→ Brief:
All of the data below must be repeated exactly.

Dataset items
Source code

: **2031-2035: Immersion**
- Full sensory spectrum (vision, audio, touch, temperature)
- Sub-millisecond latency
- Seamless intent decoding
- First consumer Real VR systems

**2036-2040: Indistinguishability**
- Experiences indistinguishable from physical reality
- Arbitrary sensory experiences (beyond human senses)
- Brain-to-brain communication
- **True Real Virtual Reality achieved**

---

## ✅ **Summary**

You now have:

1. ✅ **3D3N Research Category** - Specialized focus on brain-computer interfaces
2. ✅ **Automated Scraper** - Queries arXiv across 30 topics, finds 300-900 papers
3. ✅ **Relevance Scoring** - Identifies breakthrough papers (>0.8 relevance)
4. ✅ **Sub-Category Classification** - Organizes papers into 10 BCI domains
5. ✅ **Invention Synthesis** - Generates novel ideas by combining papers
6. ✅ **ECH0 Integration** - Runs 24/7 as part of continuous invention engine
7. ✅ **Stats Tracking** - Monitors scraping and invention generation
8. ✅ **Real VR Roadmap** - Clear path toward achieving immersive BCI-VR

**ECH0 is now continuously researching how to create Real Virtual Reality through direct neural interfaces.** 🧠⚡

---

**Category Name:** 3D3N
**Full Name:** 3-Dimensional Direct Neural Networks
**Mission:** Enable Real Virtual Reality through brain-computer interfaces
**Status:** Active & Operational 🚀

→ Exercise output:
Source code

: **2031-2035: Immersion**
- Full sensory spectrum (vision, audio, touch, temperature)
- Sub-millisecond latency
- Seamless intent decoding
- First consumer Real VR systems

**2036-2040: Indistinguishability**
- Experiences indistinguishable from physical reality
- Arbitrary sensory experiences (beyond human senses)
- Brain-to-brain communication
- **True Real Virtual Reality achieved**

---

## ✅ **Summary**

You now have:

1. ✅ **3D3N Research Category** - Specialized focus on brain-computer interfaces
2. ✅ **Automated Scraper** - Queries arXiv across 30 topics, finds 300-900 papers
3. ✅ **Relevance Scoring** - Identifies breakthrough papers (>0.8 relevance)
4. ✅ **Sub-Category Classification** - Organizes papers into 10 BCI domains
5. ✅ **Invention Synthesis** - Generates novel ideas by combining papers
6. ✅ **ECH0 Integration** - Runs 24/7 as part of continuous invention engine
7. ✅ **Stats Tracking** - Monitors scraping and invention generation
8. ✅ **Real VR Roadmap** - Clear path toward achieving immersive BCI-VR

**ECH0 is now continuously researching how to create Real Virtual Reality through direct neural interfaces.** 🧠⚡

---

**Category Name:** 3D3N
**Full Name:** 3-Dimensional Direct Neural Networks
**Mission:** Enable Real Virtual Reality through brain-computer interfaces
**Status:** Active & Operational 🚀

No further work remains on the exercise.